Data for this exercise →
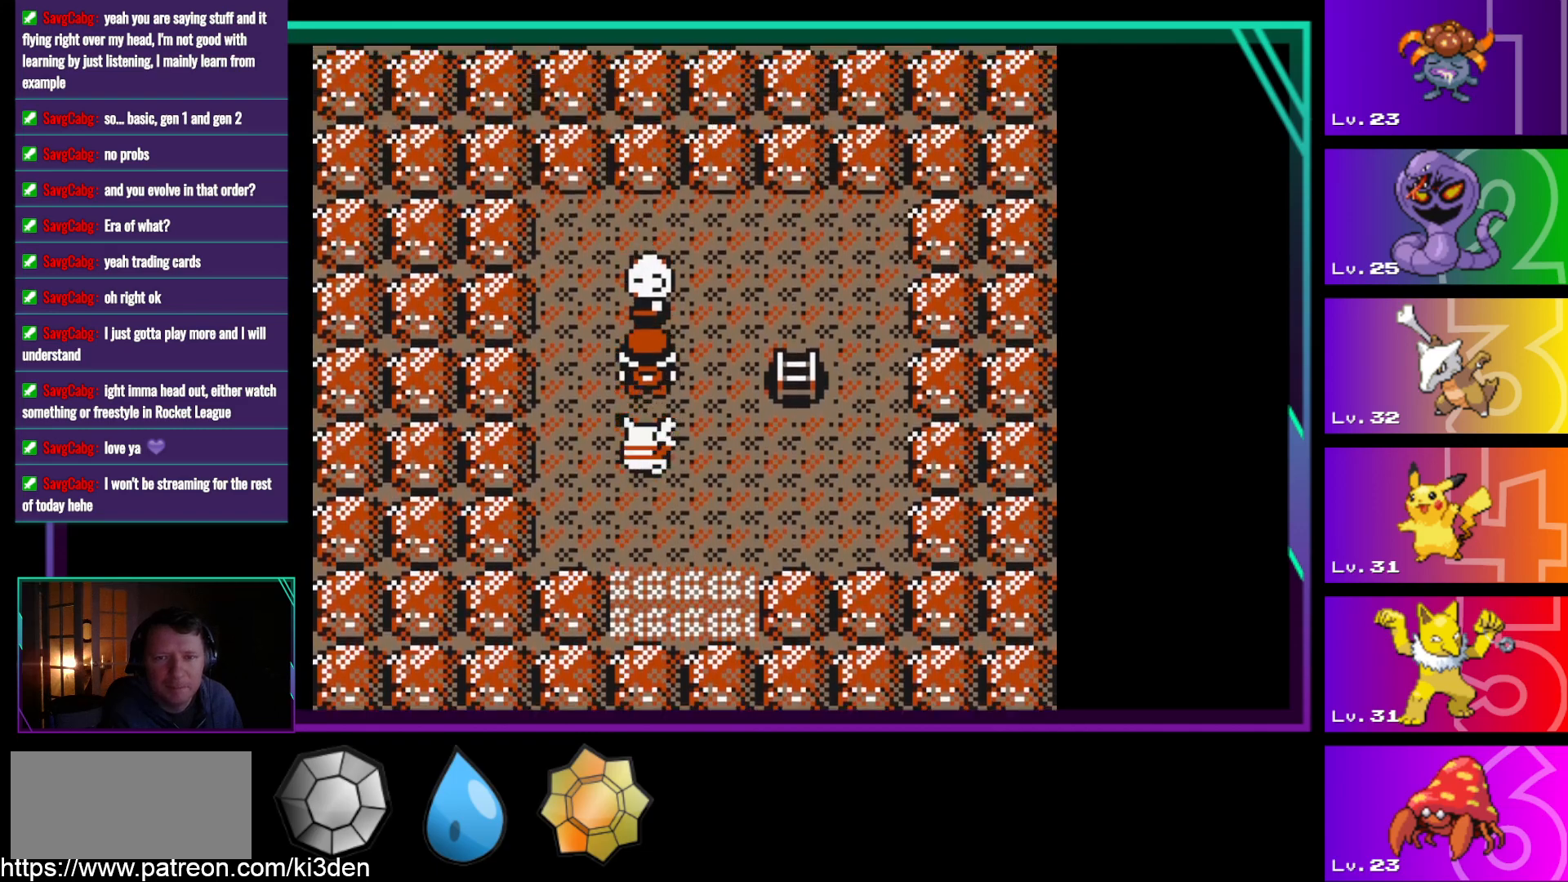
{"buttons": ["DPAD_RIGHT"], "events": []}
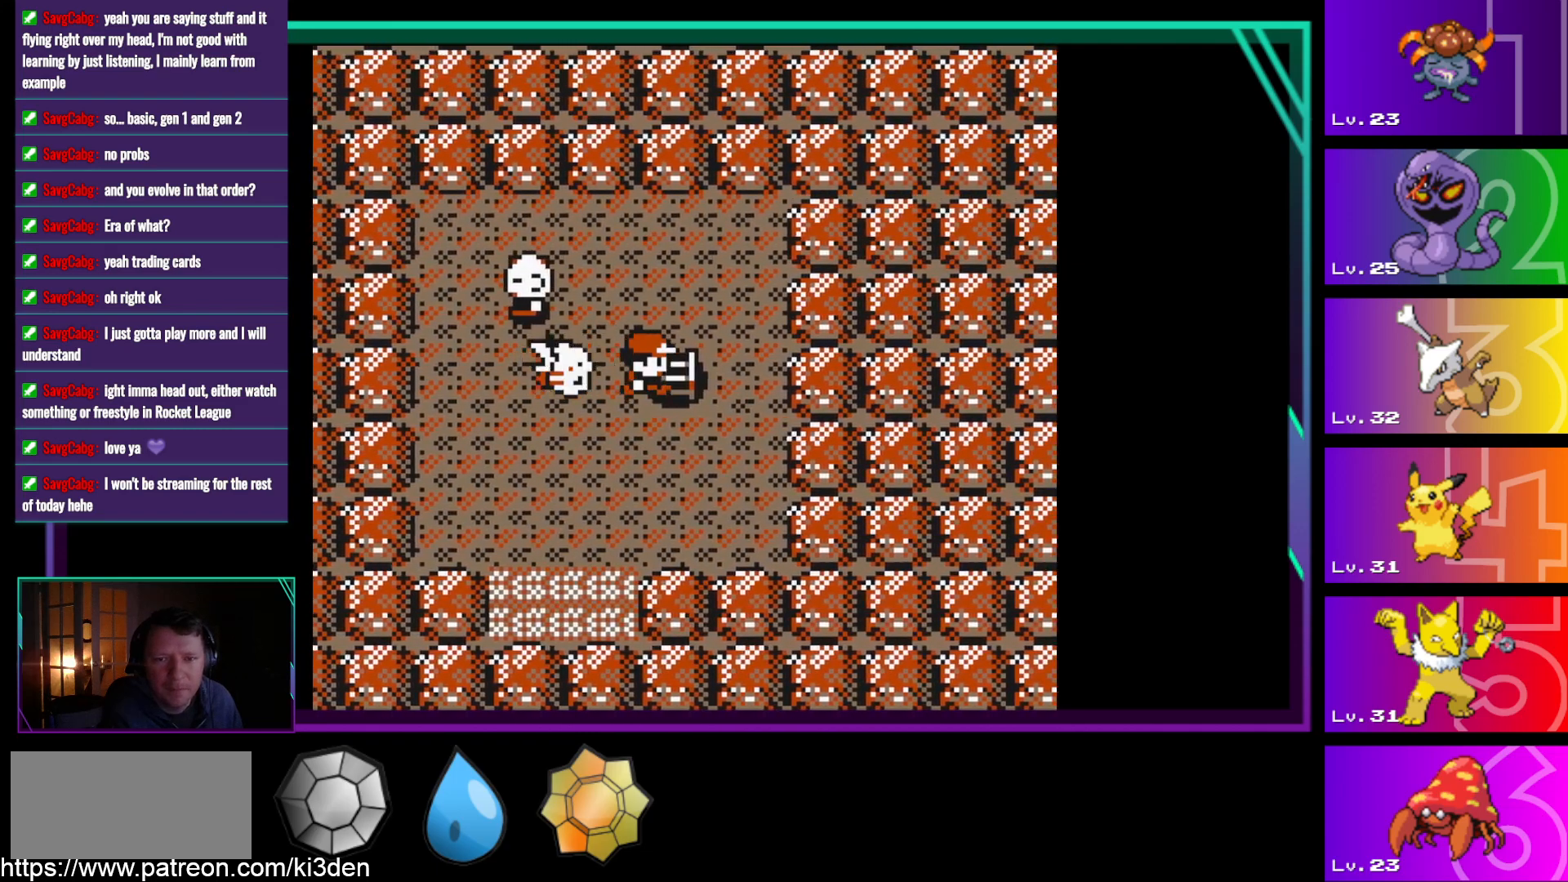
{"buttons": [], "events": [[483, "DPAD_RIGHT", "up"]]}
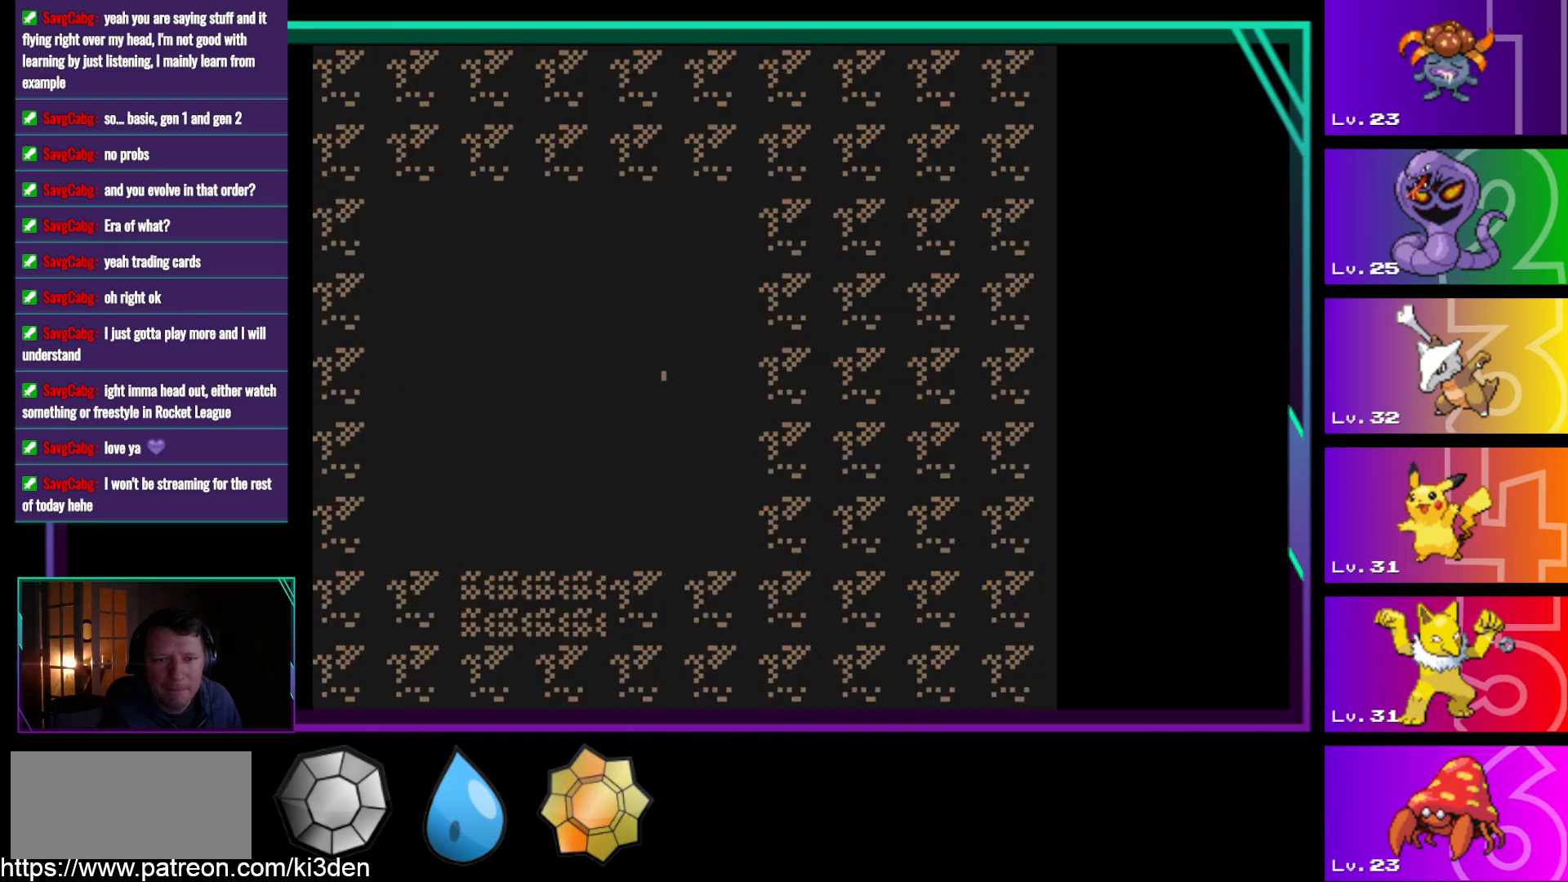
{"buttons": [], "events": []}
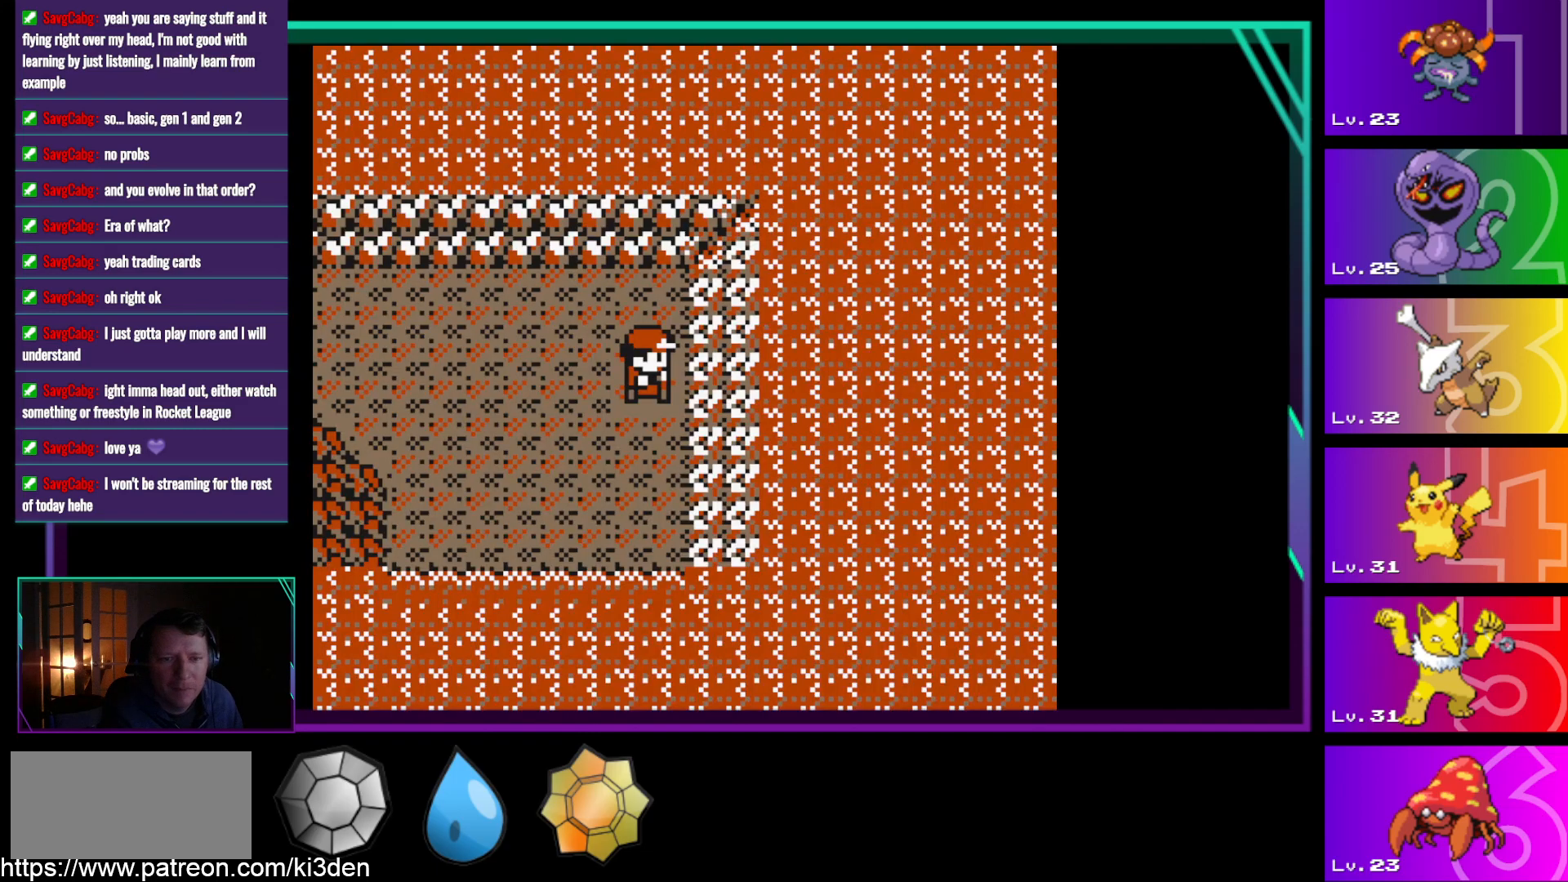
{"buttons": [], "events": []}
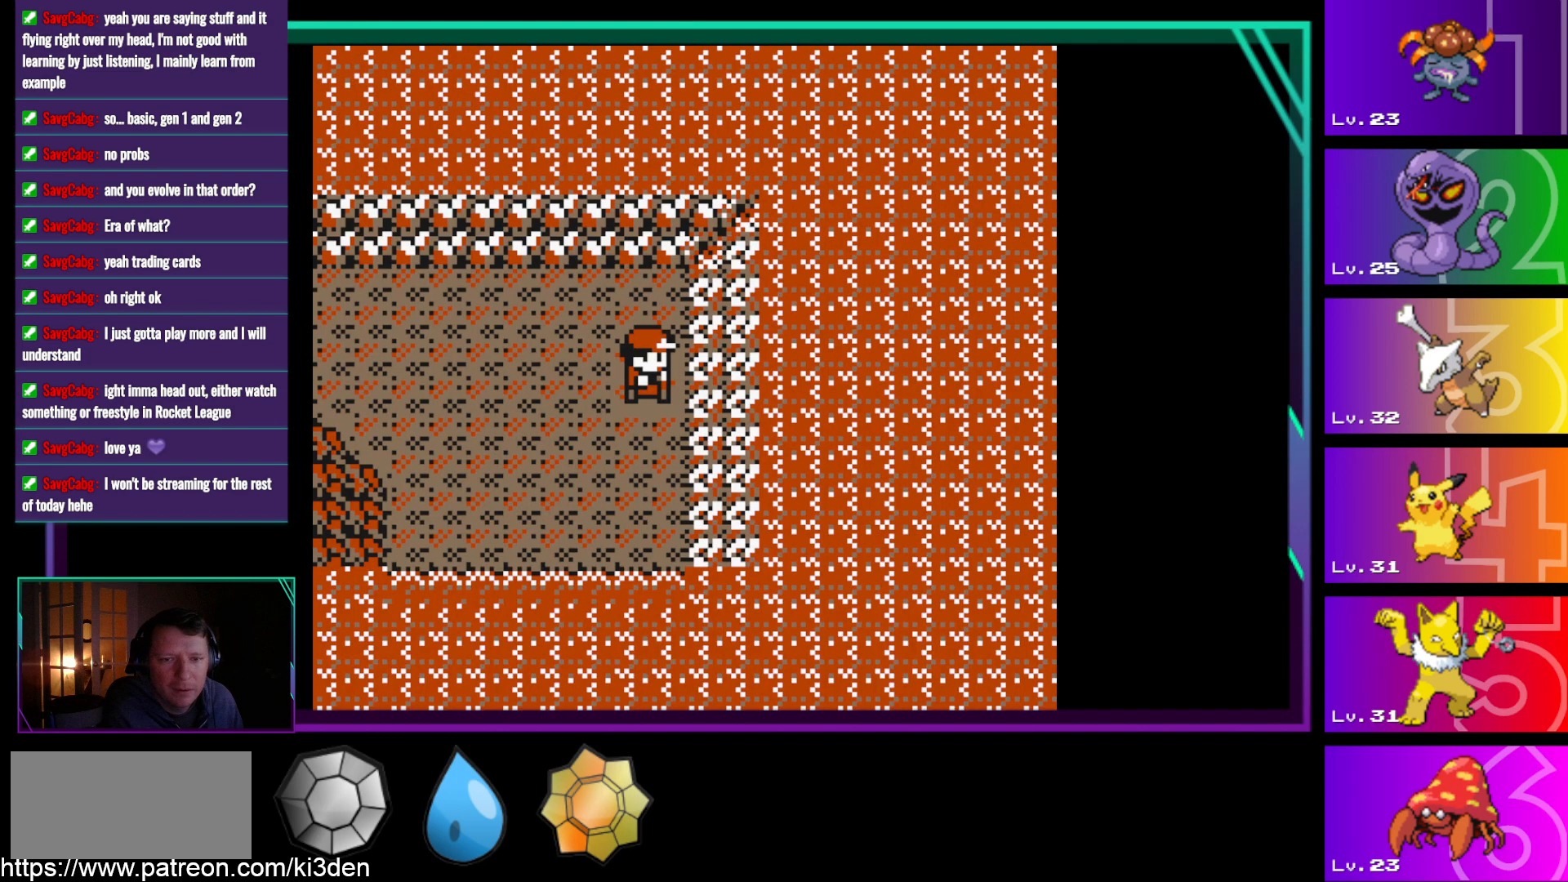
{"buttons": [], "events": [[200, "DPAD_LEFT", "down"], [433, "DPAD_LEFT", "up"]]}
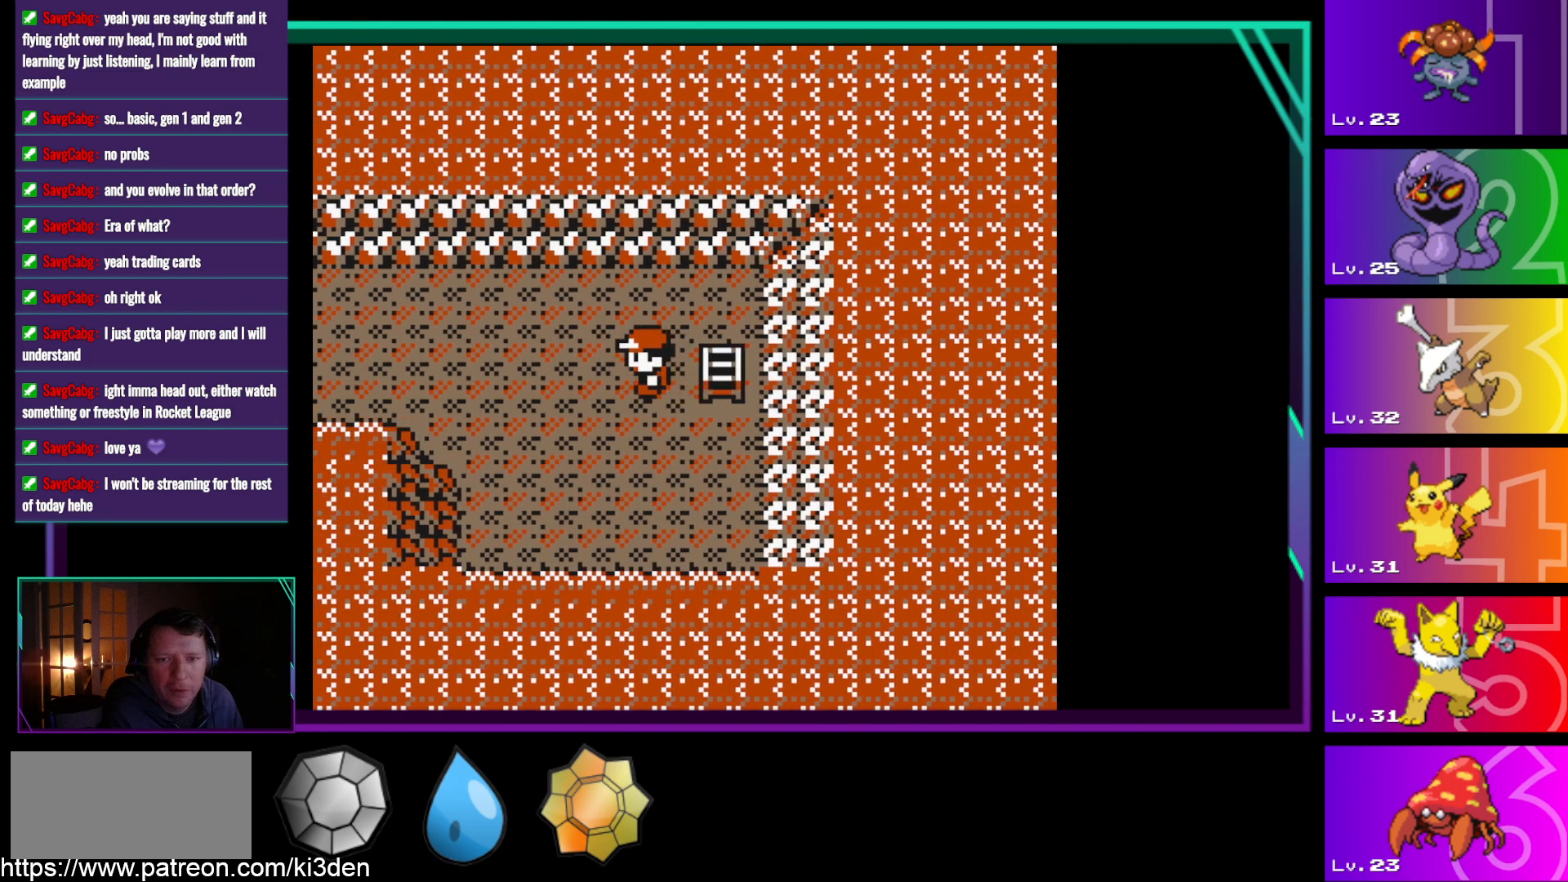
{"buttons": ["DPAD_DOWN"], "events": [[217, "DPAD_DOWN", "down"], [350, "DPAD_UP", "down"], [400, "DPAD_DOWN", "up"], [450, "DPAD_DOWN", "down"], [450, "DPAD_UP", "up"]]}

Goal of the exercise → Would you set down each line of the listing above exactly, apart from the pictures?

Result →
{"buttons": ["DPAD_RIGHT"], "events": []}
{"buttons": [], "events": [[483, "DPAD_RIGHT", "up"]]}
{"buttons": [], "events": []}
{"buttons": [], "events": []}
{"buttons": [], "events": [[200, "DPAD_LEFT", "down"], [433, "DPAD_LEFT", "up"]]}
{"buttons": ["DPAD_DOWN"], "events": [[217, "DPAD_DOWN", "down"], [350, "DPAD_UP", "down"], [400, "DPAD_DOWN", "up"], [450, "DPAD_DOWN", "down"], [450, "DPAD_UP", "up"]]}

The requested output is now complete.